収入がない時に適用される自己破産

一般に債務整理というものは種類があって、個人再生や任意整理のように自宅や車を手放さなくても良いもの、収入がない時に適用される自己破産などがあります。この中でも任意整理と個人再生については、基本的に債務者に一定の収入があることが条件となっています。なぜなら任意整理の和解も個人再生の再生計画も膨らんだ借金の減額が目的ですから、債務そのものは残るわけです。払い続けていくためにも「収入がある」というのは外せない条件なのです。返済をしながら弁護士費用を工面するのは大変なはずです。ただ、着手金は満額でなくても、任意整理をはじめとした債務整理全般を引き受けてくれる法律事務所はあります。たとえば着手金が無理でも手付けをできるだけ支払います。もちろん借りてまで払えというものではありません。本来の着手金との差額は、介入通知を送付してから返済猶予期間に積み立てをして、最終的に成功報酬も含めた上で一度に相殺するのが無理のない方法です。ごく一部の例外を除き、債務整理では大抵、このような積立方式について説明があるでしょう。自己破産にしろ任意整理や個人再生にしろ、弁護士等に手続きを委任すると、早々に受任通知(介入通知)の送付が行われ、処理が始まります。手続き中に仮に債務者側の事情で中止したいと希望しても、既に進んでしまっている債務整理を取り消すというのはとてもむずかしいです。例えば自己破産の場合は裁判所に申し立てを行うと取消しが効きませんから注意が必要です。ですから、債務整理をするというのは、よく検討してから開始するべきです。また、始める前なら弁護士等に相談することもできます。成功報酬に充当するために債務整理の手続き中に法律事務所指定の口座に積み立ててきた資金は、成功報酬の精算が済んだあとは依頼者のところに返金されるシステムになっています。借金を抱えているのに積立なんてと思うかもしれませんが、分割払いで成功報酬を払うのと同じですし、債務整理手続き中に浮いたお金(毎月のローン返済分)をムダ遣いせずに済むという利点があります。できるだけ積み立てるようにしましょう。よくあることですが、任意整理の際は手続き開始から債権者と和解に至るまで、作業を担当する弁護士や司法書士等に一定額のお金を毎月積み立てることが少なくありません。積立金の第一の使途は弁護士報酬です。手続きが始まると交渉中の借入先への債務返済がとりあえず中断されるため、その資金を毎月積み立てていき、一連の債務整理が終了したあとに成功報酬として弁護士や司法書士に支払うのです。債務に対する金利や遅延損害金等は、債務整理の手続きをする弁護士(司法書士)から債権者あてに「債務整理手続きを行います」という内容の書類を発送すると、借入先に通知が届いたその日から停止します。ただ、払えなくなってから手続き開始に至るまでの期間に遅延利息がかなり増えている場合もあります。任意整理でしたら和解に向けた交渉をする中で、その延滞利息をカットするよう要請したほうが良いでしょう。公務員が債務整理をした場合、仕事先に確実に連絡がいくと考えがちですが、普通はそういった心配は無用です。
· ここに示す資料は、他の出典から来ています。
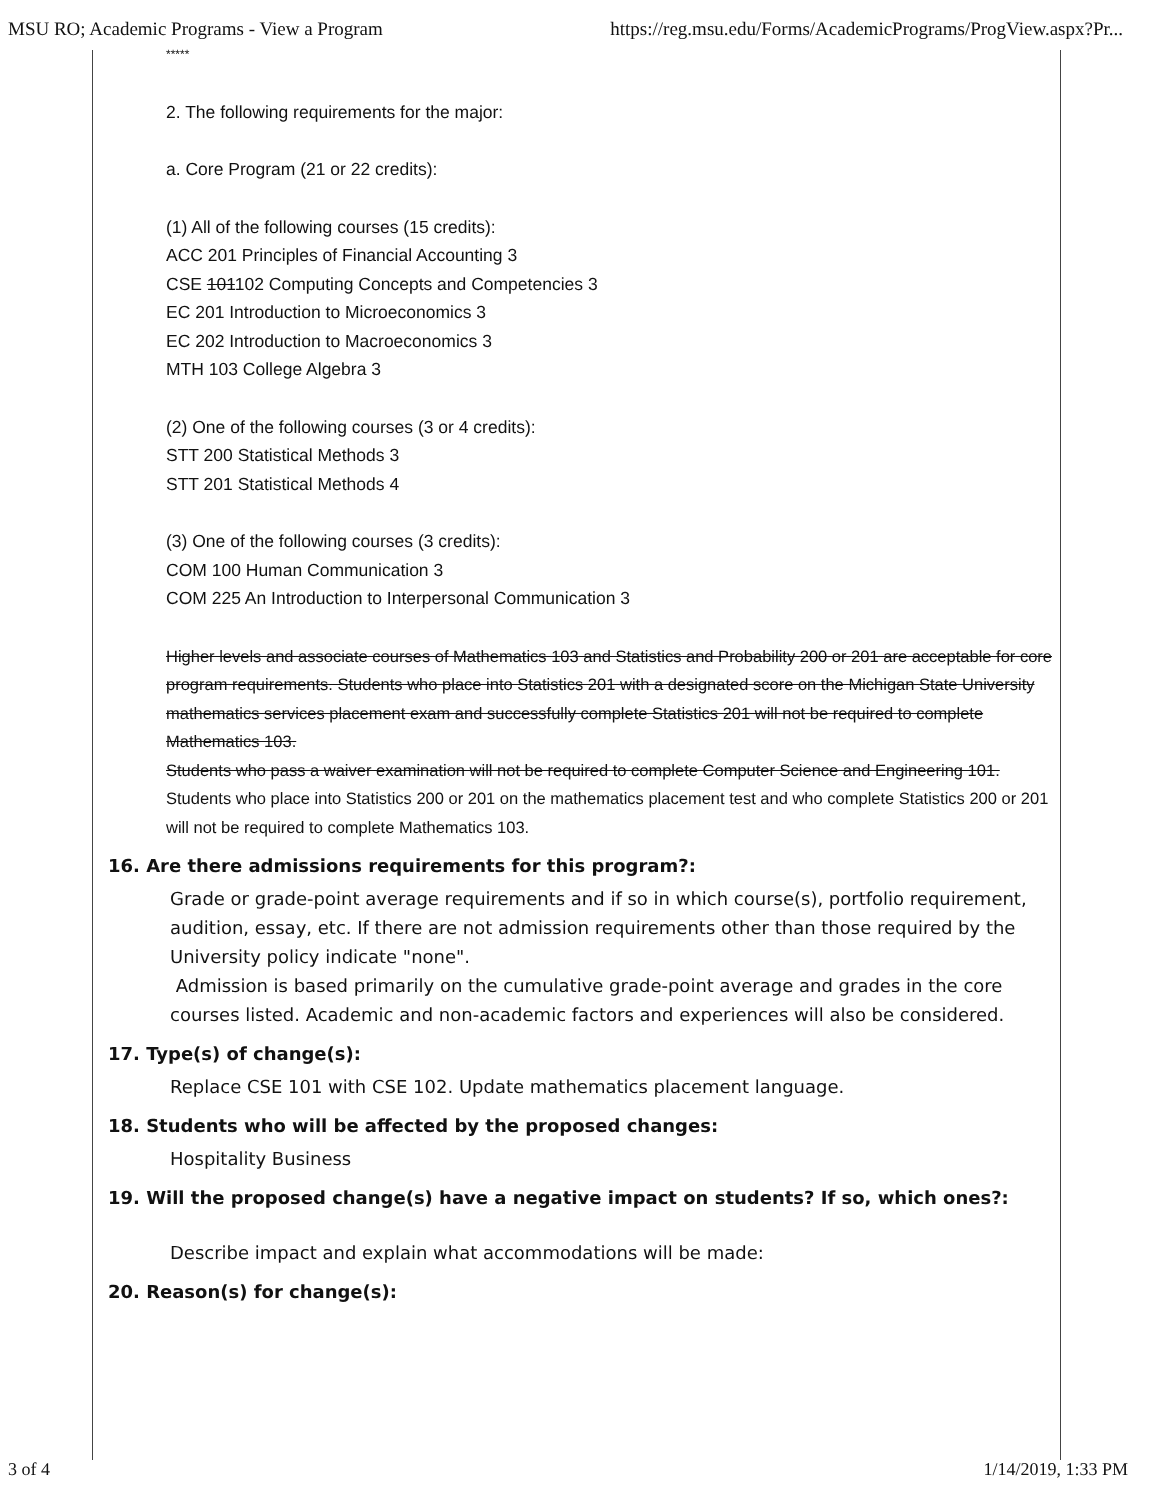MSU RO; Academic Programs - View a Program https://reg.msu.edu/Forms/AcademicPrograms/ProgView.aspx?Pr...
*****
2. The following requirements for the major:
a. Core Program (21 or 22 credits):
(1) All of the following courses (15 credits):
ACC 201 Principles of Financial Accounting 3
CSE 101102 Computing Concepts and Competencies 3
EC 201 Introduction to Microeconomics 3
EC 202 Introduction to Macroeconomics 3
MTH 103 College Algebra 3
(2) One of the following courses (3 or 4 credits):
STT 200 Statistical Methods 3
STT 201 Statistical Methods 4
(3) One of the following courses (3 credits):
COM 100 Human Communication 3
COM 225 An Introduction to Interpersonal Communication 3
Higher levels and associate courses of Mathematics 103 and Statistics and Probability 200 or 201 are acceptable for core program requirements. Students who place into Statistics 201 with a designated score on the Michigan State University mathematics services placement exam and successfully complete Statistics 201 will not be required to complete Mathematics 103.
Students who pass a waiver examination will not be required to complete Computer Science and Engineering 101.
Students who place into Statistics 200 or 201 on the mathematics placement test and who complete Statistics 200 or 201 will not be required to complete Mathematics 103.
16. Are there admissions requirements for this program?:
Grade or grade-point average requirements and if so in which course(s), portfolio requirement, audition, essay, etc. If there are not admission requirements other than those required by the University policy indicate "none".
Admission is based primarily on the cumulative grade-point average and grades in the core courses listed. Academic and non-academic factors and experiences will also be considered.
17. Type(s) of change(s):
Replace CSE 101 with CSE 102. Update mathematics placement language.
18. Students who will be affected by the proposed changes:
Hospitality Business
19. Will the proposed change(s) have a negative impact on students? If so, which ones?:
Describe impact and explain what accommodations will be made:
20. Reason(s) for change(s):
3 of 4 1/14/2019, 1:33 PM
債務整理でも自己破産以外では、当事者が黙っているうちは同僚や上司などに知られることはないはずです。とはいえ、公務員共済組合のようなところからも借り入れをしている時は、そのルートから発覚するおそれがあります。遺産相続の際などにろくに確かめもせず単純承認したりすると、遺産より借金のほうが多いと、思いもよらぬ借金を抱え込んでしまいます。でも、打つ手がないわけではありません。債務整理を行うのです。依頼者に収入があれば任意整理という方法が一般的ですが、法律事務所などを通じて債務の減額を債権者に交渉していきます。こうした事態を招かぬよう、相続というのは慎重に行うべきです。債権者による返済の催促や取立てが行われている状態で種類はどうあれ債務整理を開始すると、債権者に対して弁護士や司法書士から介入通知が送られ、受領日以降はそのような行為はなくなります。万が一、債権者から返金の催促や連絡が来るようなことがあったら、ただちに担当弁護士(司法書士)に連絡して対処してもらいましょう。依頼者が応対しなければいけない理由はないですし、もし対応すれば相手に禁止行為をさせることになるので、断ってください。誤解している方が多いので説明しますが、自己破産をすると、手続きを開始した日を起点に免責決定が下りるまでの間は資格を停止されたり、一部の職種に就くことが制限されます。保険や証券の外交員、士業の一部、古物商、宅地建物取引業者など意外に広範囲です。こういった資格保持者、就労者は、破産手続きを開始すると破産手続きの終了まではその職種の仕事はできないということになります。ただし、自己破産以外の債務整理の場合は、就労や資格の規制はかかりません。